PROBLEM TO WORK ON ▸
From the line containing "to keep you looking your best every day." to the last line of the data, both included, transcribe each line exactly, leaving out pictures and adding nothing.

RECORD EXTRACTS ▸
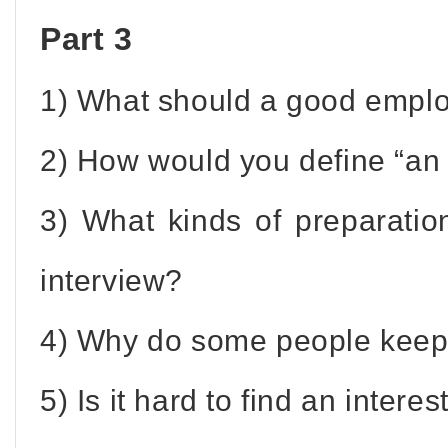
Part 3
1) What should a good empl
2) How would you define “an 
3) What kinds of preparatio
interview?
4) Why do some people keep 
5) Is it hard to find an intere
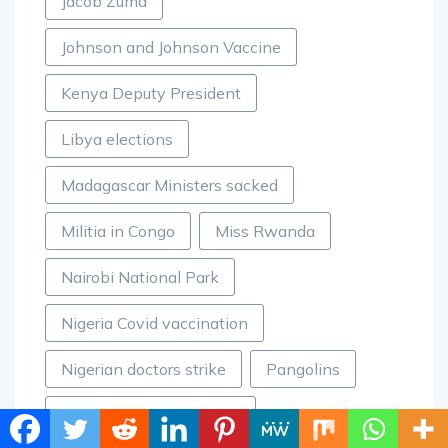
Jacob Zuma
Johnson and Johnson Vaccine
Kenya Deputy President
Libya elections
Madagascar Ministers sacked
Militia in Congo
Miss Rwanda
Nairobi National Park
Nigeria Covid vaccination
Nigerian doctors strike
Pangolins
Racism against Africans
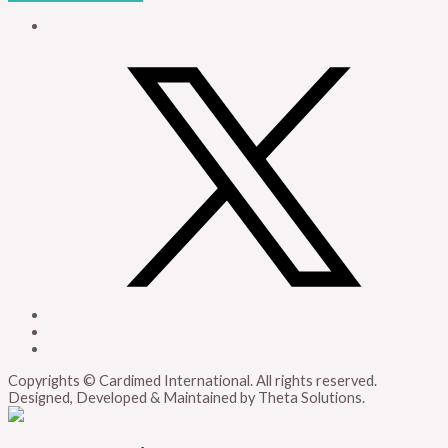
Copyrights © Cardimed International. All rights reserved.
Designed, Developed & Maintained by Theta Solutions.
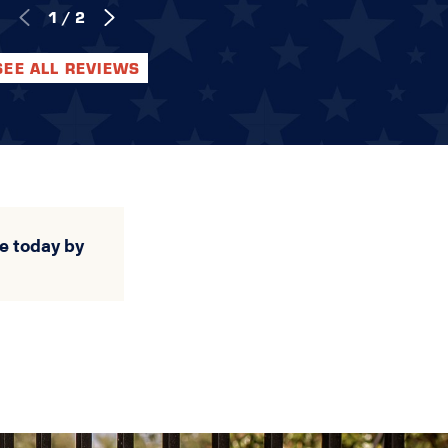
1
/
2
SEE ALL REVIEWS
e today by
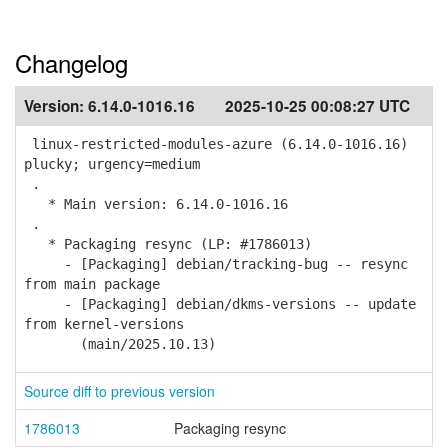
Changelog
Version:
6.14.0-1016.16
2025-10-25 00:08:27 UTC
linux-restricted-modules-azure (6.14.0-1016.16)
plucky; urgency=medium
.
* Main version: 6.14.0-1016.16
.
* Packaging resync (LP: #1786013)
- [Packaging] debian/tracking-bug -- resync
from main package
- [Packaging] debian/dkms-versions -- update
from kernel-versions
(main/2025.10.13)
Source diff to previous version
1786013
Packaging resync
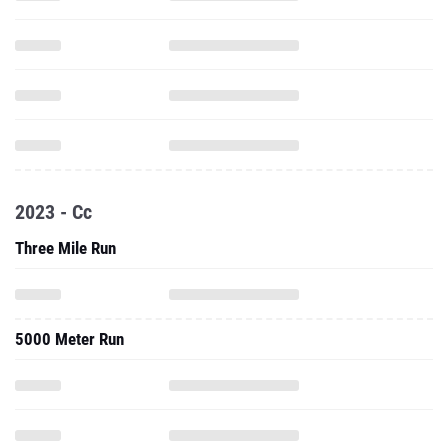
2023 - Cc
Three Mile Run
5000 Meter Run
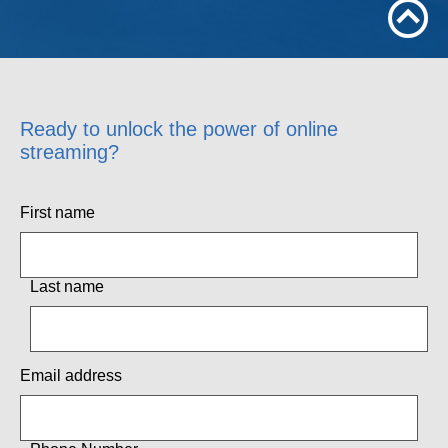
Ready to unlock the power of online
streaming?
First name
Last name
Email address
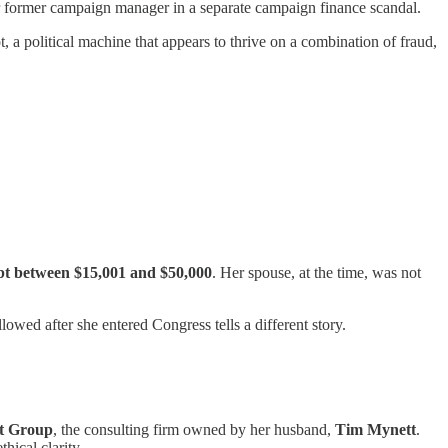
her former campaign manager in a separate campaign finance scandal.
ot, a political machine that appears to thrive on a combination of fraud,
bt between $15,001 and $50,000
. Her spouse, at the time, was not
wed after she entered Congress tells a different story.
et Group
, the consulting firm owned by her husband,
Tim Mynett
.
hical clarity.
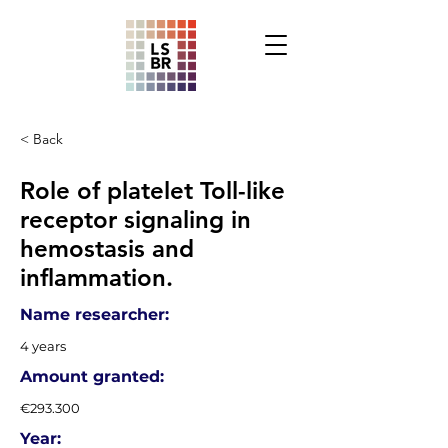
< Back
Role of platelet Toll-like
receptor signaling in
hemostasis and
inflammation.
Name researcher:
4 years
Amount granted:
€293.300
Year:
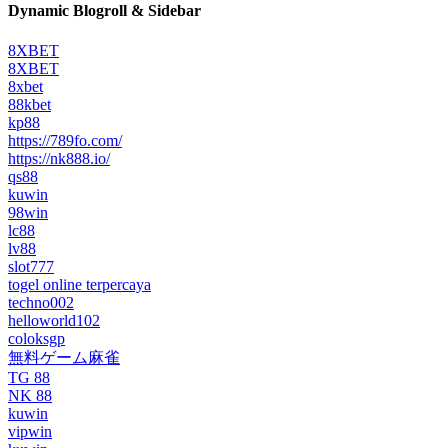
Dynamic Blogroll & Sidebar
8XBET
8XBET
8xbet
88kbet
kp88
https://789fo.com/
https://nk888.io/
qs88
kuwin
98win
lc88
lv88
slot777
togel online terpercaya
techno002
helloworld102
coloksgp
無料ゲーム麻雀
TG 88
NK 88
kuwin
vipwin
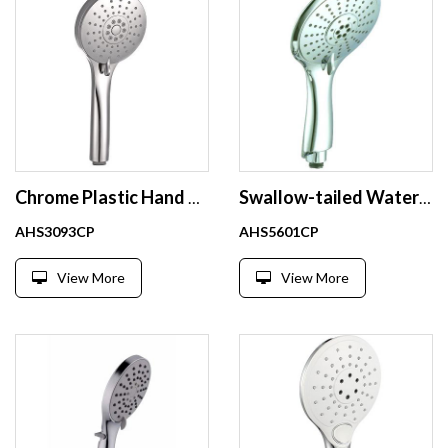
Chrome Plastic Hand Shower
Swallow-tailed Water Saving Portable Shower with 5 Settings Hand Shower
AHS3093CP
AHS5601CP
View More
View More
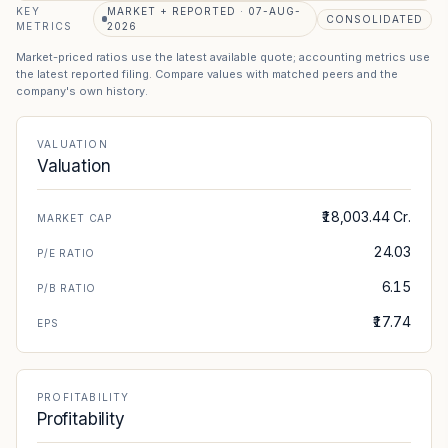
KEY
MARKET + REPORTED · 07-AUG-
CONSOLIDATED
METRICS
2026
Market-priced ratios use the latest available quote; accounting metrics use
the latest reported filing. Compare values with matched peers and the
company's own history.
VALUATION
Valuation
₹18,003.44 Cr.
MARKET CAP
24.03
P/E RATIO
6.15
P/B RATIO
₹17.74
EPS
PROFITABILITY
Profitability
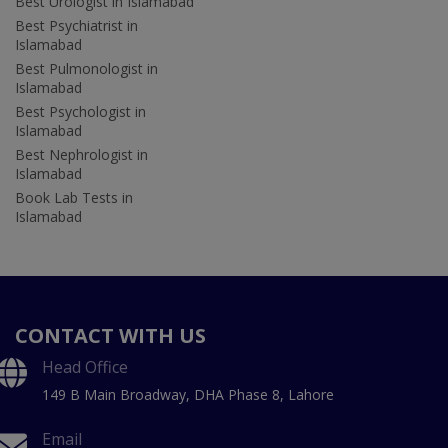
Best Urologist in Islamabad
Best Psychiatrist in
Islamabad
Best Pulmonologist in
Islamabad
Best Psychologist in
Islamabad
Best Nephrologist in
Islamabad
Book Lab Tests in
Islamabad
CONTACT WITH US
Head Office
149 B Main Broadway, DHA Phase 8, Lahore
Email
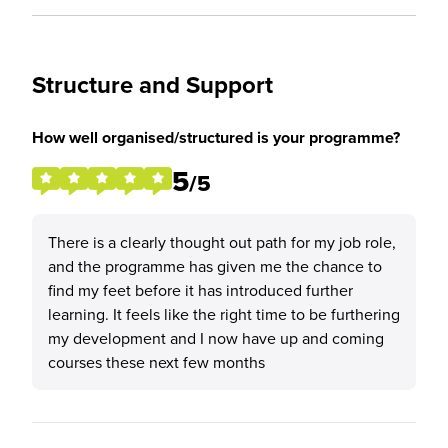
Structure and Support
How well organised/structured is your programme?
5
/5
There is a clearly thought out path for my job role,
and the programme has given me the chance to
find my feet before it has introduced further
learning. It feels like the right time to be furthering
my development and I now have up and coming
courses these next few months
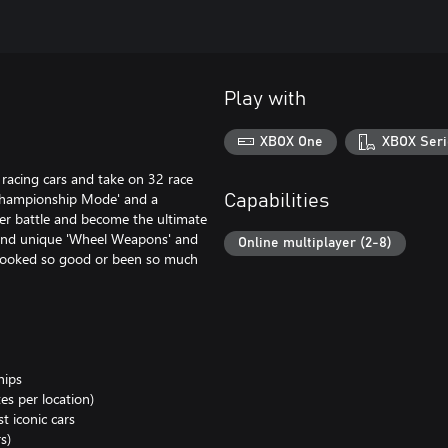
Play with
XBOX One
XBOX Seri
 racing cars and take on 32 race
Championship Mode' and a
Capabilities
ayer battle and become the ultimate
 and unique 'Wheel Weapons' and
Online multiplayer (2-8)
r looked so good or been so much
hips
es per location)
t iconic cars
s)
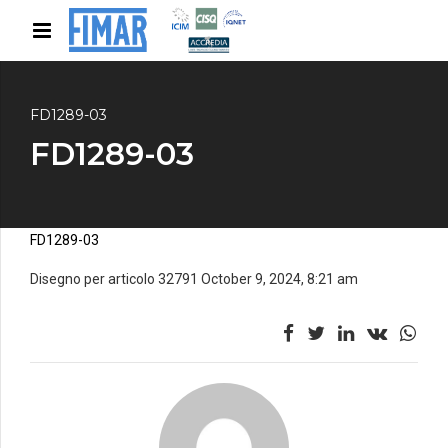
FD1289-03
FD1289-03
FD1289-03
Disegno per articolo 32791 October 9, 2024, 8:21 am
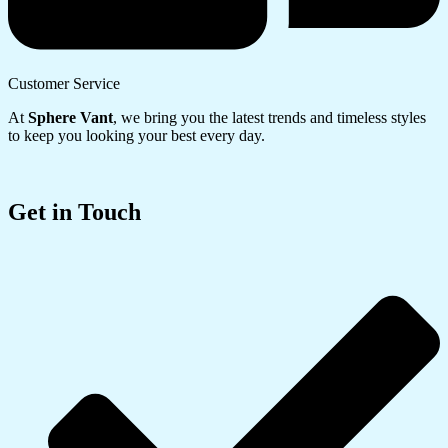
Customer Service
At
Sphere Vant
, we bring you the latest trends and timeless styles
to keep you looking your best every day.
Get in Touch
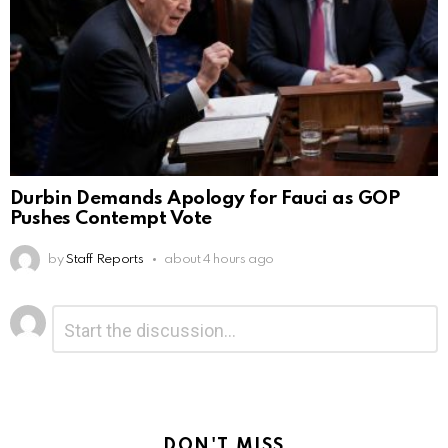
Durbin Demands Apology for Fauci as GOP
Pushes Contempt Vote
by
Staff Reports
about 4 hours ago
Leave
Comment
*
a
Reply
DON'T MISS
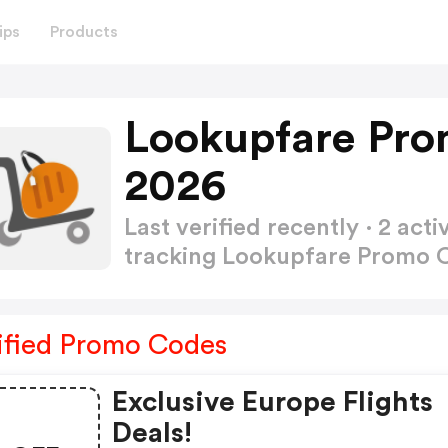
ips
Products
Lookupfare Pro
2026
Last verified recently · 2 a
tracking Lookupfare Promo
ified Promo Codes
Exclusive Europe Flights
Deals!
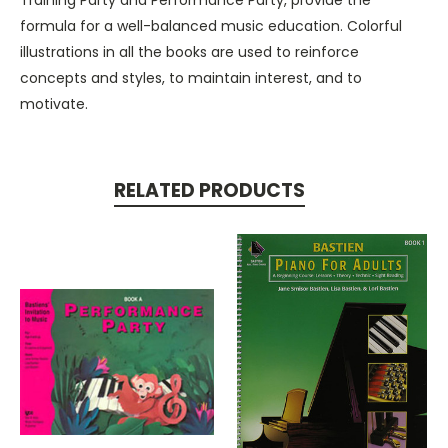
formula for a well-balanced music education. Colorful
illustrations in all the books are used to reinforce
concepts and styles, to maintain interest, and to
motivate.
RELATED PRODUCTS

ANSWER TO THE PROBLEM ▸
to keep you looking your best every day.
Get in Touch
Durbin Demands Apology for Fauci as GOP
Pushes Contempt Vote
by
Staff Reports
about 4 hours ago
Leave
Comment
*
a
Reply
DON'T MISS
ips
Products
Lookupfare Pro
2026
Last verified recently · 2 a
tracking Lookupfare Promo
ified Promo Codes
Exclusive Europe Flights
Deals!
formula for a well-balanced music education. Colorful
illustrations in all the books are used to reinforce
concepts and styles, to maintain interest, and to
motivate.
RELATED PRODUCTS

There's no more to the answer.